ACTIVITY:
Below are entries; copy exactly the lines from the one with "Uhr & Drehzahlmesser" through the one with "Regensensor, Tempomat, Notbremsassistent", both included, and leave out the rest.

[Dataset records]
══════════════════════════════

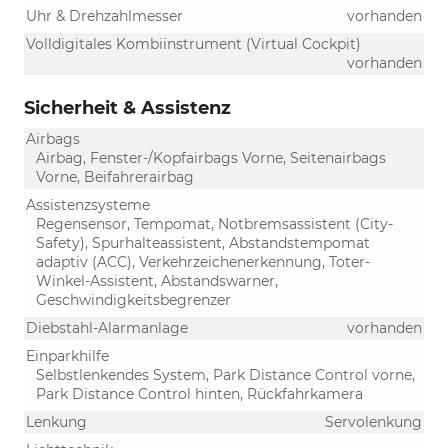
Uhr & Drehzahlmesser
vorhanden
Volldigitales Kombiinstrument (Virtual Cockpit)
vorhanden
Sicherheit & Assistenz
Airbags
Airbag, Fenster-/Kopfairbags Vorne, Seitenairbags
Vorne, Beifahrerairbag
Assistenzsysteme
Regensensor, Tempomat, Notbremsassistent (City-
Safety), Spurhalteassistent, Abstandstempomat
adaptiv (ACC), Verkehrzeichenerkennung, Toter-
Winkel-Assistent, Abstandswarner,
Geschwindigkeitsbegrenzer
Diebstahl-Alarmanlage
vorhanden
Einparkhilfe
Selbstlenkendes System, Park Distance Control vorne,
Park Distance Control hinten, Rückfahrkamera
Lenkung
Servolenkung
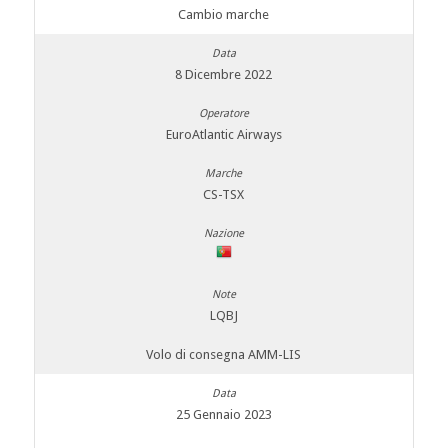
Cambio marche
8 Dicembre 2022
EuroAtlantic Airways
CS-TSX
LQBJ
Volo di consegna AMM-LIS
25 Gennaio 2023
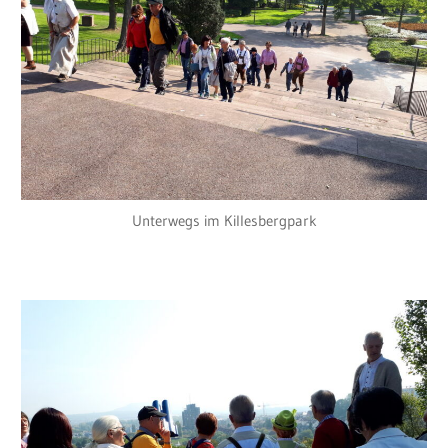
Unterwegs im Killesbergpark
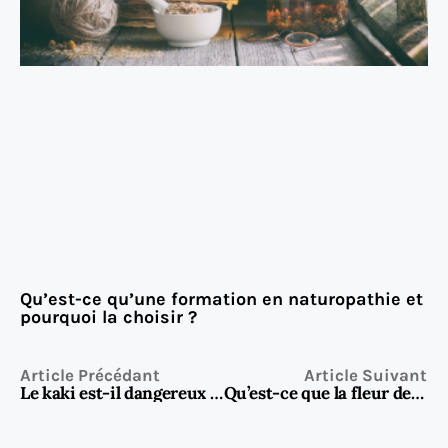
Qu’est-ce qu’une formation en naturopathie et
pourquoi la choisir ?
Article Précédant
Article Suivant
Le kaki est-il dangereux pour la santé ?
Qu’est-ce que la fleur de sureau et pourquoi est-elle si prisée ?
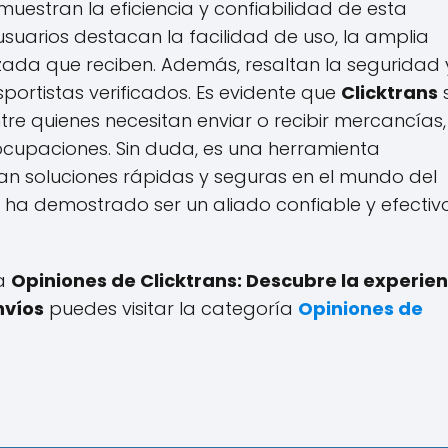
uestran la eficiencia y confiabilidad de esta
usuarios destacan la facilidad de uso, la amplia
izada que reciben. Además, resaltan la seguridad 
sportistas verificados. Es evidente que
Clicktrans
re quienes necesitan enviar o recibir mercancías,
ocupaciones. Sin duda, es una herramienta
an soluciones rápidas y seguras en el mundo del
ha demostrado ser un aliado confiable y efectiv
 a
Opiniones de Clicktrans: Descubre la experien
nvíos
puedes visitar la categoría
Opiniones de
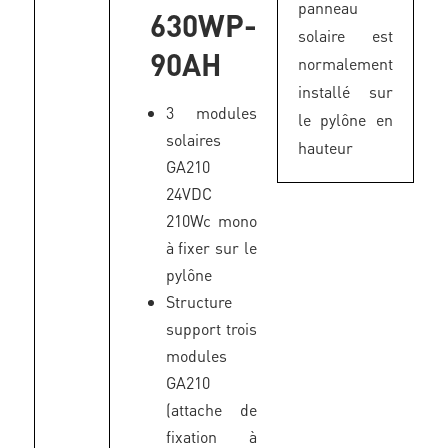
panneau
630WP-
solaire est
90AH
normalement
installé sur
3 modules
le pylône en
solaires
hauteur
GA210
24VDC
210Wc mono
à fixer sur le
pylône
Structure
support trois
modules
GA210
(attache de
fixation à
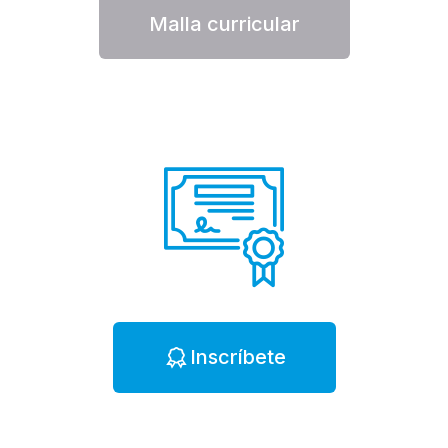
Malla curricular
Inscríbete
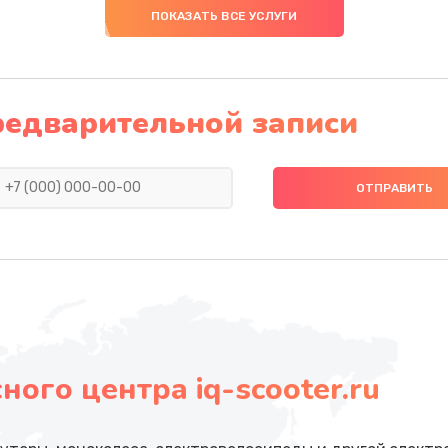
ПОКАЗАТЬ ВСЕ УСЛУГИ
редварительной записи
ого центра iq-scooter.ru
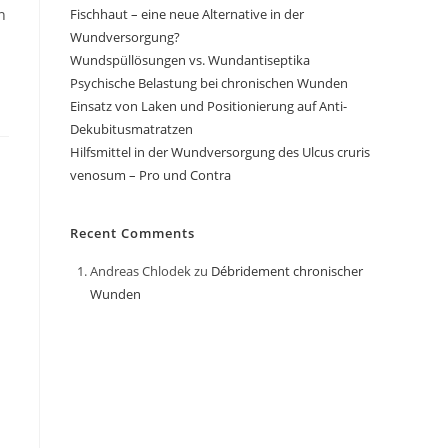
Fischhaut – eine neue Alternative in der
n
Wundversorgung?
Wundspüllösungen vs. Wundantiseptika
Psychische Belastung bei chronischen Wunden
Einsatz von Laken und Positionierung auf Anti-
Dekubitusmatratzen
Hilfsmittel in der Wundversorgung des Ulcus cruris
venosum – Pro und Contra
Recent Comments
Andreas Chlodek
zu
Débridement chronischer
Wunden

══════════════════════════════

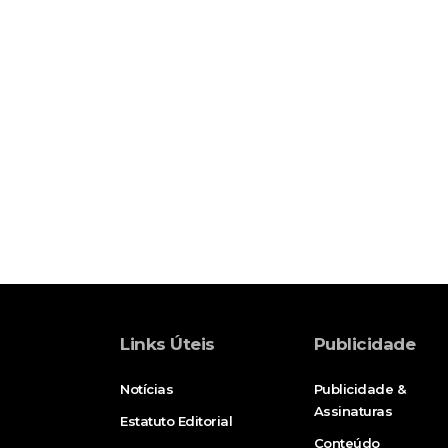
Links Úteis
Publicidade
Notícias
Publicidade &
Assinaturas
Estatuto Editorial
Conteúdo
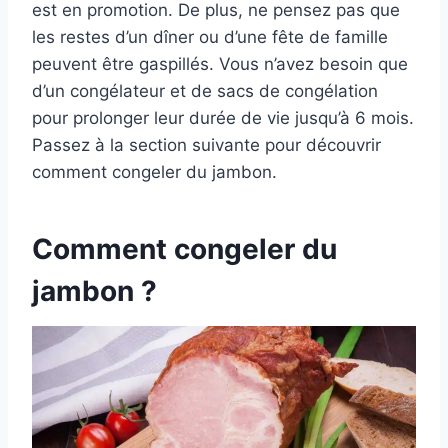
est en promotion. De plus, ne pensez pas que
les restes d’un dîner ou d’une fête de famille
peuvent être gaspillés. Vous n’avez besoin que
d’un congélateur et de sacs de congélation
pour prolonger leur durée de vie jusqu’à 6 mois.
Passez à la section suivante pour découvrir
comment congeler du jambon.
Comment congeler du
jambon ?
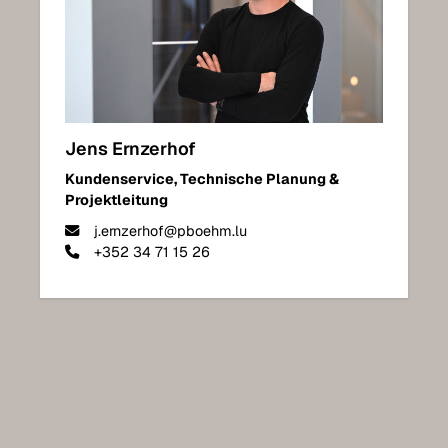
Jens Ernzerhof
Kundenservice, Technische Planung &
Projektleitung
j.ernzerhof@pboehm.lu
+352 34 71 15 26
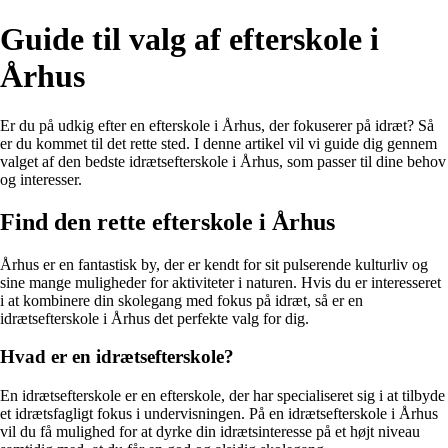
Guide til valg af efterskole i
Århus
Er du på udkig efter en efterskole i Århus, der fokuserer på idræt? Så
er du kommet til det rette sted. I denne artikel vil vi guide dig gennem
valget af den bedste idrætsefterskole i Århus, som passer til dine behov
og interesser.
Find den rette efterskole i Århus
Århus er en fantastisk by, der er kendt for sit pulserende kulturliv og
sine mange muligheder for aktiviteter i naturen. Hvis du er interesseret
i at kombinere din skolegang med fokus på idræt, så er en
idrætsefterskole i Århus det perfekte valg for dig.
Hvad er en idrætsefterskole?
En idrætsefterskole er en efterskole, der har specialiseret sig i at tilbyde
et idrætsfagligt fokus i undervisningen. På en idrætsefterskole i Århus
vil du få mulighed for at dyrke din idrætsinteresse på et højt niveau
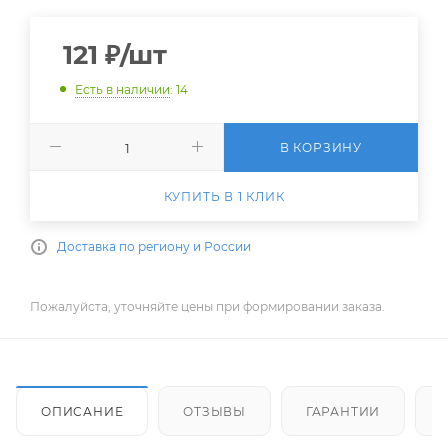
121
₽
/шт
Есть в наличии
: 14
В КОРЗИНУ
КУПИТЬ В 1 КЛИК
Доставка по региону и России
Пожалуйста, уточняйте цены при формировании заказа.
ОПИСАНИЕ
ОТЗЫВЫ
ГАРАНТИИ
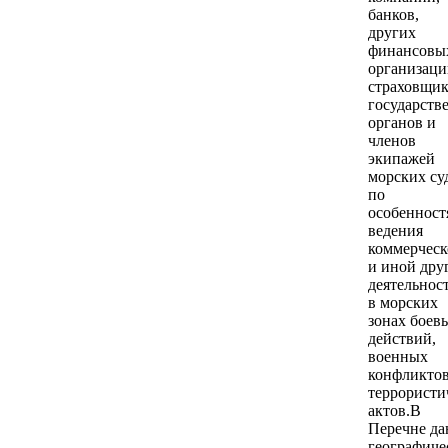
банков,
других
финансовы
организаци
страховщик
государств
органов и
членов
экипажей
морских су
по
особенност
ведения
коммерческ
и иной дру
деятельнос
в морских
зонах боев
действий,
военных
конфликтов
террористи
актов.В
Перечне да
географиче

══════════════════════════════

SOLUTION TO THIS PROBLEM:
Uhr & Drehzahlmesser
vorhanden
Volldigitales Kombiinstrument (Virtual Cockpit)
vorhanden
Sicherheit & Assistenz
Airbags
Airbag, Fenster-/Kopfairbags Vorne, Seitenairbags
Vorne, Beifahrerairbag
Assistenzsysteme
Regensensor, Tempomat, Notbremsassistent (City-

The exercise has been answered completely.